» **TASK**
Reproduce the text of the entries below word for word, everything from the very start down to the line containing "For the remaining", with that line included.

-----

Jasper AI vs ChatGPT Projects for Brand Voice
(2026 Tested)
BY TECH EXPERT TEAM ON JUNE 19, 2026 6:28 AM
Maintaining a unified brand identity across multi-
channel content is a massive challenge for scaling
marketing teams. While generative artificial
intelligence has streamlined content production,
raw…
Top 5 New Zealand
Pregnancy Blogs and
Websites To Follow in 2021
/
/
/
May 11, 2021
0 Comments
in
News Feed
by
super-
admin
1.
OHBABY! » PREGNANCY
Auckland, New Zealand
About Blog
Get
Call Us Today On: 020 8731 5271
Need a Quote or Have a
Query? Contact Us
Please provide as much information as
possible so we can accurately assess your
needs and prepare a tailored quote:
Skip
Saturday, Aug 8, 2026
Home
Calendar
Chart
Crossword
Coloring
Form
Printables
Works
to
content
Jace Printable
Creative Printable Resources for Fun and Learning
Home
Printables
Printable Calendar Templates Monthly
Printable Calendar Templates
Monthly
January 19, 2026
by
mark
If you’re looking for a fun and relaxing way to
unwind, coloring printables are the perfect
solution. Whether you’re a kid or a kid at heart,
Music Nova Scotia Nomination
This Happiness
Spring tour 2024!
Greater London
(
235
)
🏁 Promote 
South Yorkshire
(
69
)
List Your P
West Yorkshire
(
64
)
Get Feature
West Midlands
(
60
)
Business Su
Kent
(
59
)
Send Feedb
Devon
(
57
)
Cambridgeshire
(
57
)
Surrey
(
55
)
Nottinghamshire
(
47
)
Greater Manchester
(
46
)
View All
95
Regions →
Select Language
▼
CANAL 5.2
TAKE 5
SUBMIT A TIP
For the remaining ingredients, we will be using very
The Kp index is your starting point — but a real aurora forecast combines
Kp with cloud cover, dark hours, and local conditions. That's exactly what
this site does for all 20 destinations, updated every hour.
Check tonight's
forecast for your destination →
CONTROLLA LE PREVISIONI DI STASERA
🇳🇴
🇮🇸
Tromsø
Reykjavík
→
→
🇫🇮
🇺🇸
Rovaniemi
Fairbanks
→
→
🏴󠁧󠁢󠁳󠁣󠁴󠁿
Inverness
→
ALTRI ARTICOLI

-----

» **RESPONSE TO THIS TASK**
Jasper AI vs ChatGPT Projects for Brand Voice
(2026 Tested)
BY TECH EXPERT TEAM ON JUNE 19, 2026 6:28 AM
Maintaining a unified brand identity across multi-
channel content is a massive challenge for scaling
marketing teams. While generative artificial
intelligence has streamlined content production,
raw…
Top 5 New Zealand
Pregnancy Blogs and
Websites To Follow in 2021
/
/
/
May 11, 2021
0 Comments
in
News Feed
by
super-
admin
1.
OHBABY! » PREGNANCY
Auckland, New Zealand
About Blog
Get
Call Us Today On: 020 8731 5271
Need a Quote or Have a
Query? Contact Us
Please provide as much information as
possible so we can accurately assess your
needs and prepare a tailored quote:
Skip
Saturday, Aug 8, 2026
Home
Calendar
Chart
Crossword
Coloring
Form
Printables
Works
to
content
Jace Printable
Creative Printable Resources for Fun and Learning
Home
Printables
Printable Calendar Templates Monthly
Printable Calendar Templates
Monthly
January 19, 2026
by
mark
If you’re looking for a fun and relaxing way to
unwind, coloring printables are the perfect
solution. Whether you’re a kid or a kid at heart,
Music Nova Scotia Nomination
This Happiness
Spring tour 2024!
Greater London
(
235
)
🏁 Promote 
South Yorkshire
(
69
)
List Your P
West Yorkshire
(
64
)
Get Feature
West Midlands
(
60
)
Business Su
Kent
(
59
)
Send Feedb
Devon
(
57
)
Cambridgeshire
(
57
)
Surrey
(
55
)
Nottinghamshire
(
47
)
Greater Manchester
(
46
)
View All
95
Regions →
Select Language
▼
CANAL 5.2
TAKE 5
SUBMIT A TIP
For the remaining ingredients, we will be using very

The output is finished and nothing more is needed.